Träume #2

Bericht zum Thema Traum/ Träume

von  Graeculus

In einem sehr langen Zug, gemischt aus Güter- und Personenwaggons, fahre ich ins Hochgebirge. Mit mir an Bord sind ehemalige Klassenkameraden. Die Stimmung ist fröhlich, wie bei einem Klassentreffen – was mich wundert, da ich die meisten meiner ehemaligen Klassenkameraden nicht mag. Auch ist uns bewußt, daß oben im Gebirge Freischärler und Guerilleros kämpfen, wir also mit der Gefahr eines Überfalls rechnen müssen.


Da der Zug sich langsam in Serpentinen in das Gebirge schraubt, gibt es Situationen, in denen die Spitze des Zuges relativ nahe an uns in Gegenrichtung vorüberfährt. Dabei sehe ich, daß an einzelne Waggons Lasttiere angebunden sind: Pferde, Esel und Lamas. Es sind graue, müde, schwer bepackte Tiere, die durch ihre Leitseile unerbittlich von der Maschine mitgezogen werden.


Bei einer Gelegenheit bekomme ich die Tiere von vorne zu sehen.
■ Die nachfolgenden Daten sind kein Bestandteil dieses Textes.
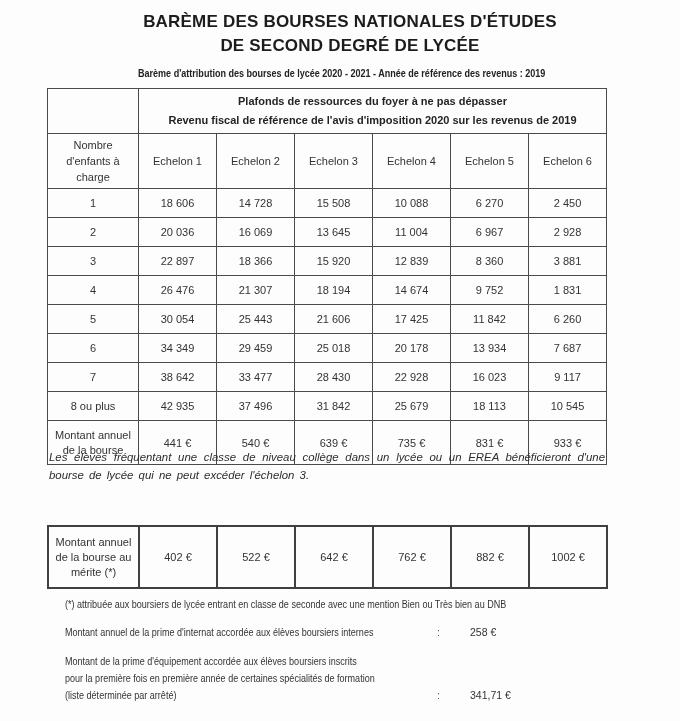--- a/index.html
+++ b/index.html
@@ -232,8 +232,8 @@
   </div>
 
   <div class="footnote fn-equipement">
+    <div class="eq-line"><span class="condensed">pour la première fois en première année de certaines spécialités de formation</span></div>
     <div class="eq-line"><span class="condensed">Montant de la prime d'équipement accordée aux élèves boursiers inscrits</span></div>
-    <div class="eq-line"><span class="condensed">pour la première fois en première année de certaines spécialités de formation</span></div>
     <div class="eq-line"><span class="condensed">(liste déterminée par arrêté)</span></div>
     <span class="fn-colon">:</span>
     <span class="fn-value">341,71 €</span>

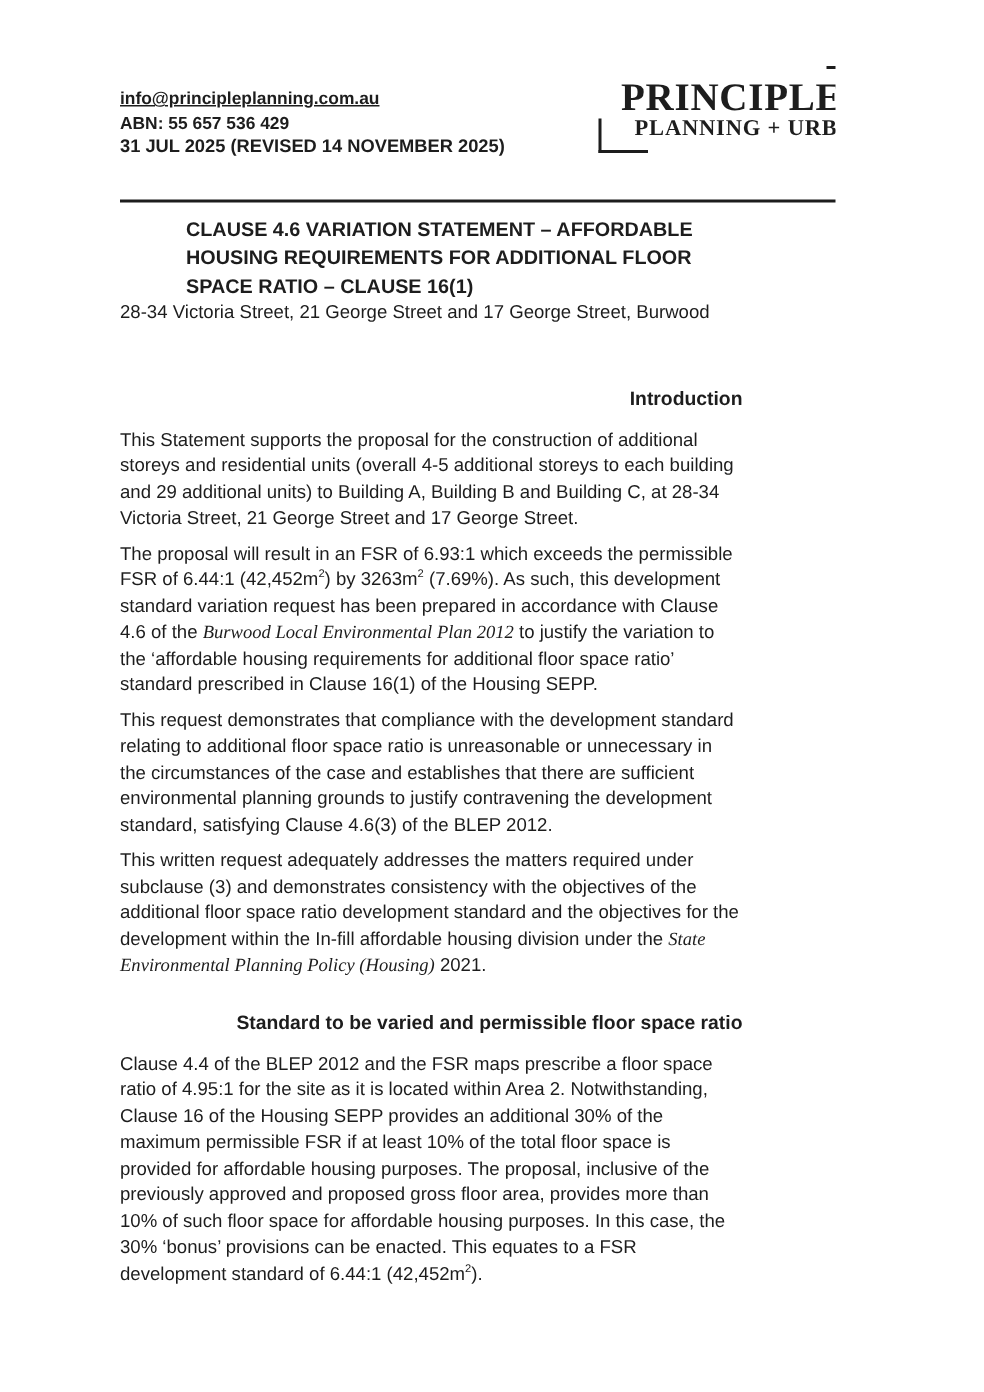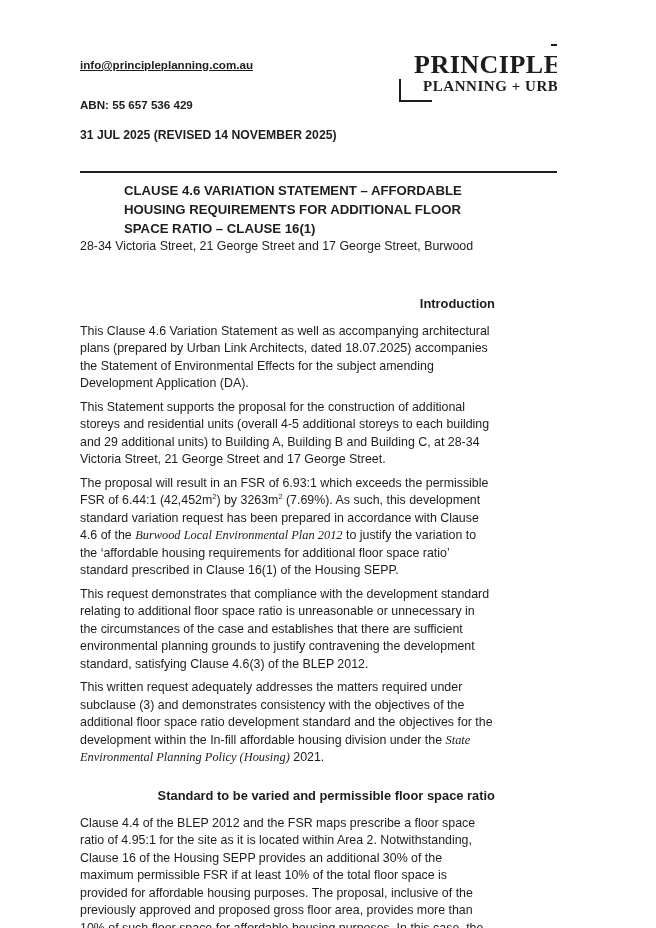--- a/index.html
+++ b/index.html
@@ -23,7 +23,7 @@
     text-decoration:underline;
     text-underline-offset:1px;
   }
-  .abn { font-weight:bold; font-size:11.6px; line-height:15px;margin-top:22px; }
+  .abn { font-weight:bold; font-size:11.6px; line-height:15px; }
   .doc-date { font-weight:bold; font-size:12.2px; line-height:15px; margin-top:16px; }
 
   .logo { position:absolute; top:44px; left:399px; width:188px; height:58px; }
Nun sind es Zweibeiner, d.h. sie gehen aufrecht, und entsetzt stelle ich fest, daß man ihnen allesamt die Schnauzen abgesägt hat. Man erkennt nur ihre angstvollen Augen und davor eine glatte Fläche mit Löchern statt Mund und Nase.


Ich bin von Mitgefühl ergriffen und denke: „Warum hat man ihnen das angetan?“
Plötzlich steht B. neben mir, und ich spüre, daß sie ebenso von Schmerz ergriffen ist. Leise beantwortet sie meine Frage, die ich nur gedacht, aber nicht ausgesprochen habe. „Ich weiß es auch nicht“, flüstert sie.


Für einen Augenblick, eine Sekunde vielleicht, erlebe ich eine tiefe Einheit zwischen B., diesen Tieren und mir.


B. ist verschwunden, die Fahrt des Zuges geht weiter. Weit oben im Gebirge müssen alle Passagiere aussteigen und in einen anderen Zug wechseln. Wir können aber nicht unmittelbar umsteigen, sondern müssen zunächst durch eine enge, röhrenförmige Wendeltreppe ein Stück nach oben klettern. Meine Klassenkameraden sind allesamt vor mir, ich bin der letzte. Und plötzlich sind sie verschwunden: nichts ist mehr von ihnen zu sehen oder zu hören. Diese Einsamkeit, die so oft Angst bei mir ausgelöst hat, ist diesmal überhaupt nicht bedrohlich. Unverdrossen und zuversichtlich klettere ich die Treppenwindungen hinauf.


[Traum vom 21. November 2003]


Hinweis: Der Verfasser wünscht generell keine Kommentare von Verlo.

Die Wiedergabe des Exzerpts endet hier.